Miami Herald - June 7, 2006


The special U.N. General Assembly meeting on AIDS last week took commendable steps urging nations to scale up the battle against this worldwide pandemic. In the end, however, the summit fell short by not setting financial or treatment goals for addressing this killer disease.

Now the goal must be to convince individual nations to pony up the resources that they acknowledged will be needed to treat AIDS by 2010: $20 to $23 billion a year, or almost three times the $8.3 billion spent worldwide last year.

Half are women

In the 25 years since first was discovered, HIV/AIDS has infected more than 65 million people and killed nearly 25 million of them. Though the numbers of new infections have decreased in some 10 countries, including Haiti, the infections continue to grow worldwide. Of the 40 million people currently living with HIV/AIDS, nearly half are women (60 percent in sub-Saharan Africa), and few have access to the drugs that would keep them alive.

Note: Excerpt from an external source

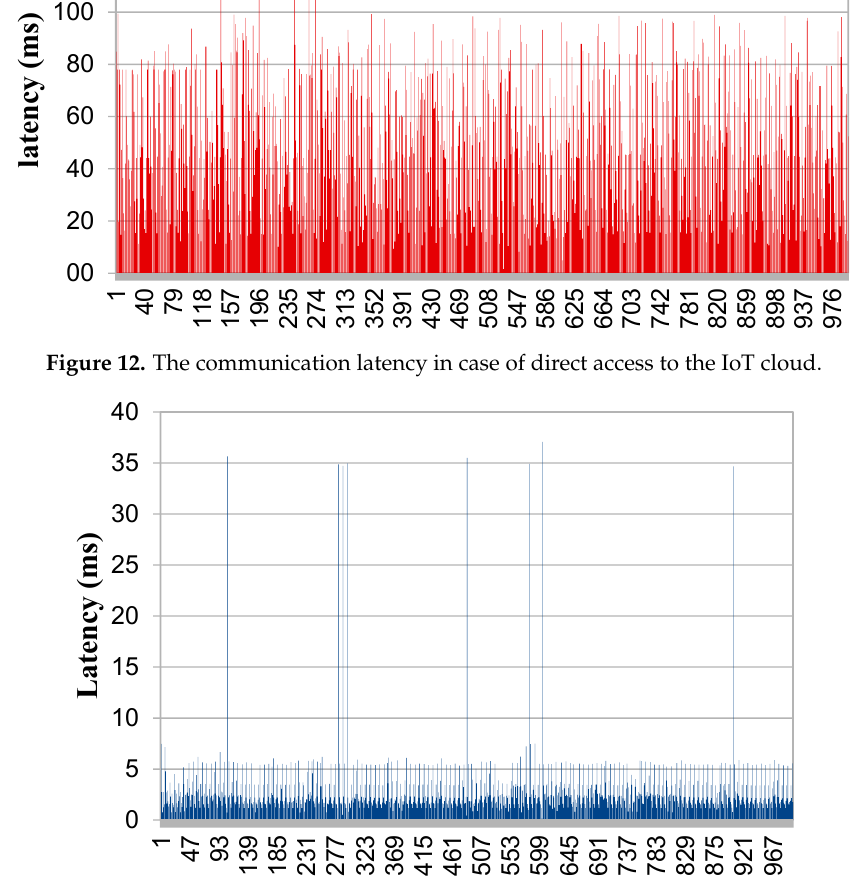
Figure 13. The communication latency for the IoT-Fog system.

The U.N. meeting's final declaration commendably drew attention to the ''feminization'' of the disease and how women are made vulnerable by gender inequality. But it caved in to Islamic countries opposed to identifying other groups at high risk of contracting HIV, including homosexual men, sex workers and intravenous drug users. The declaration refers to ''vulnerable groups'' instead.

Such generalities and euphemisms only make a public-health threat worse by masking concerns that need special attention.

HIV/AIDS is now one of the world's worst pandemics ever. The disease has the power to devastate entire countries and economies, as evident in Africa. It respects no borders and neither sex. People of all ages, incomes and social classes are its victims. No country is immune from the ravages of AIDS.

U.S. funds welcomed

That's one good reason that the United States is the world's biggest anti-AIDS funder. To his credit, President Bush in 2003 pledged $15 billion over five years to 15 of the most affected countries. The aid has been welcomed. However, restrictive rules -- directing most prevention funds to programs promoting abstinence and barring funds for clean-needle programs for drug users, for example -- have limited the program's reach.

U.S. diplomats also opposed setting specific funding targets, which AIDS experts hoped would come out of the U.N. conference. New goals would have updated the targets for spending, treatment, testing and prevention set at the General Assembly's first AIDS meeting in 2001. While the 2001 goals were nonbinding and mostly unmet, they spurred huge increases in money and attention that helped turn the tide against this disease. Such sustained focus is critical against a killer pandemic.